- TEXTE À ANALYSER -
Logement, facilités de circulation, pénibilité, prévoyance, droit syndical : pour Florence Sautejeau, déléguée générale de l’UTP, l’urgence c’est 2024, année des premiers transferts de cheminots en région Paca sur les lignes TER. Mais la convention collective du ferroviaire n’est toujours pas achevée.
L’actualité sociale autour de la réforme des retraites n’est pas franchement favorable à la reprise des négociations sur la convention collective du transport ferroviaire visant à établir des règles sociales communes à toutes les entreprises ferroviaires, publiques et privées. Florence Sautejeau, déléguée générale de l’UTP, l’Union des transports publics et ferroviaires chargée de la négocier et de la finaliser rapidement avec les partenaires sociaux, en est bien consciente.
Le 17 mars, devant l’association des journalistes du transport et de la mobilité (AJTM), elle a longuement évoqué le sujet. « Mon obsession, c’est que, quand les premiers salariés SNCF seront transférés chez un nouvel entrant, on puisse leur garantir leurs droits sociaux », dit l’ancienne conseillère sociale de Jean Castex quand il était à Matignon.
Et cela va arriver vite, en 2024 très exactement. Les premiers transferts de cheminots de la SNCF devraient intervenir dans un an en Provence Alpes Côte d’Azur lorsque Transdev (filiale de la Caisse des dépôts) prendra les commandes des TER sur l’axe Marseille-Nice (30 % de l’offre ferroviaire régionale remportés à l’issue d’un premier appel d’offres). « Il faudra bien que les règles sociales soient claires pour que cela se passe dans les meilleures conditions. On n’y est pas, les négociations sont encore en cours avec les syndicats », constate Florence Sautejeau. 150 cheminots sont concernés.
Si les accords « classifications et rémunérations » et « sac à dos social » (qui a notamment défini que les personnels au statut conserveront leur régime de retraite après transfert) ont été signés fin 2021 par trois organisations syndicales* et sont déjà en vigueur, il reste à entrer dans le détail des conditions de transfert des cheminots dans le cas où la SNCF perdrait un contrat TER. Si le sujet est dans le sac à dos social, et donc déjà signé par les partenaires sociaux, c’est dans l’interprétation des textes qu’il reste des inconnues.

- CONSIGNE -
Répondez aux questions suivantes à partir du texte sur la convention collective du ferroviaire.
(a) En quelle année les premiers transferts de cheminots de la SNCF doivent-ils intervenir en région Paca ?
(b) Combien de cheminots sont concernés par ces premiers transferts ?
(c) Quels accords ont été signés fin 2021 par trois organisations syndicales ?

- DONNÉES SOURCES -

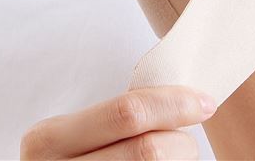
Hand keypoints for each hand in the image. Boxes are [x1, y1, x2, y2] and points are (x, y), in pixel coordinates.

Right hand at [20, 85, 216, 159]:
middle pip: (149, 150)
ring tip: (174, 156)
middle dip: (182, 142)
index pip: (128, 112)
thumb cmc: (68, 159)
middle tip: (188, 142)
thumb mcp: (74, 133)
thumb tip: (179, 100)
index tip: (203, 102)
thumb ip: (114, 117)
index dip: (173, 105)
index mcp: (51, 137)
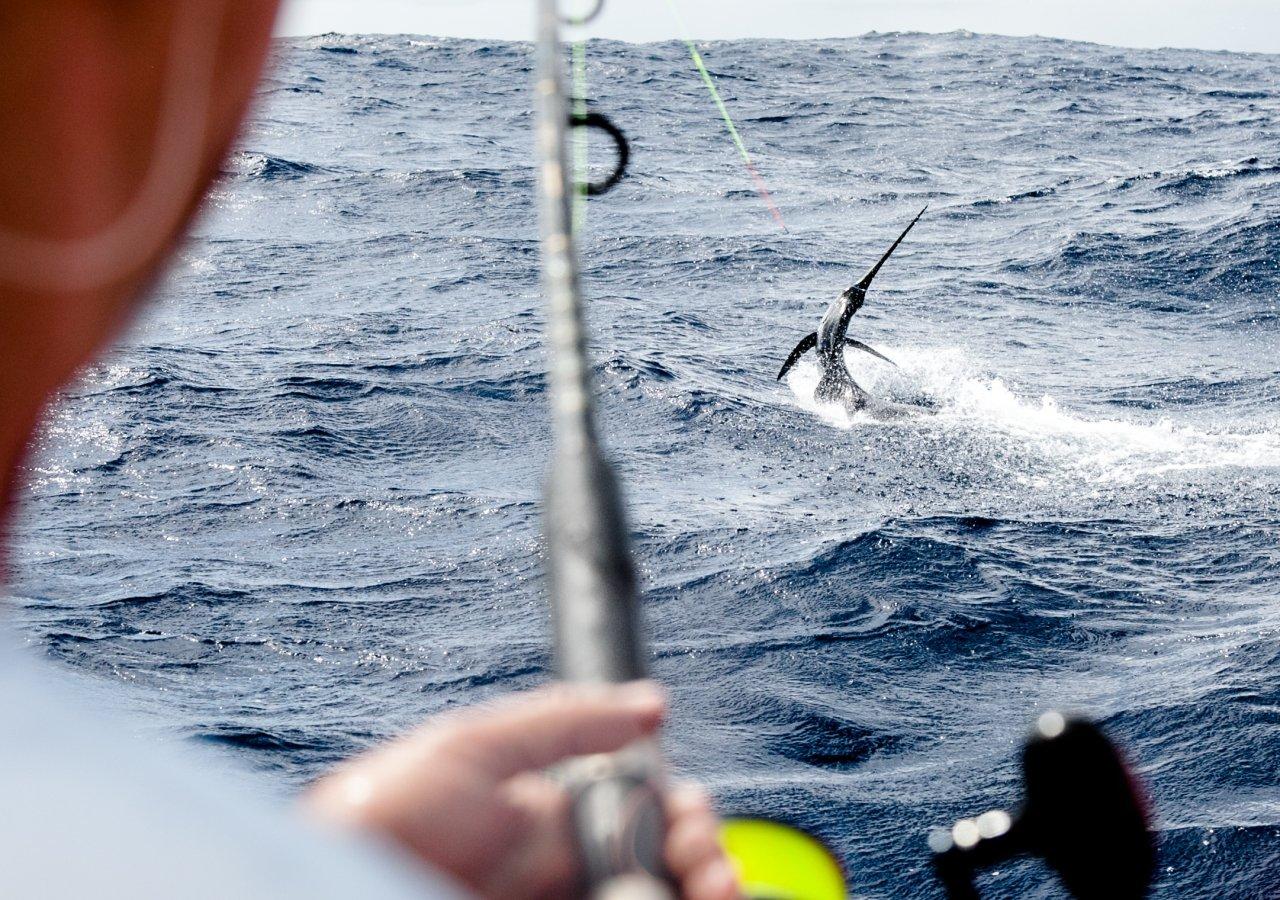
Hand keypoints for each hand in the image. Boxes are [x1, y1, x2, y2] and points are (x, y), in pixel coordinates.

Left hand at [305, 682, 740, 899]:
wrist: (340, 879)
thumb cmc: (387, 816)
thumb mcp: (475, 748)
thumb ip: (566, 722)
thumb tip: (653, 704)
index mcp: (556, 823)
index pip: (649, 818)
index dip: (684, 818)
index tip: (693, 823)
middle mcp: (568, 876)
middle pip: (667, 869)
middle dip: (705, 861)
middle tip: (709, 871)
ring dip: (705, 892)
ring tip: (711, 891)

- CORRIGÉ -
(a) En 2024.
(b) 150 cheminots.
(c) Les accords « classifications et rémunérations » et « sac à dos social ».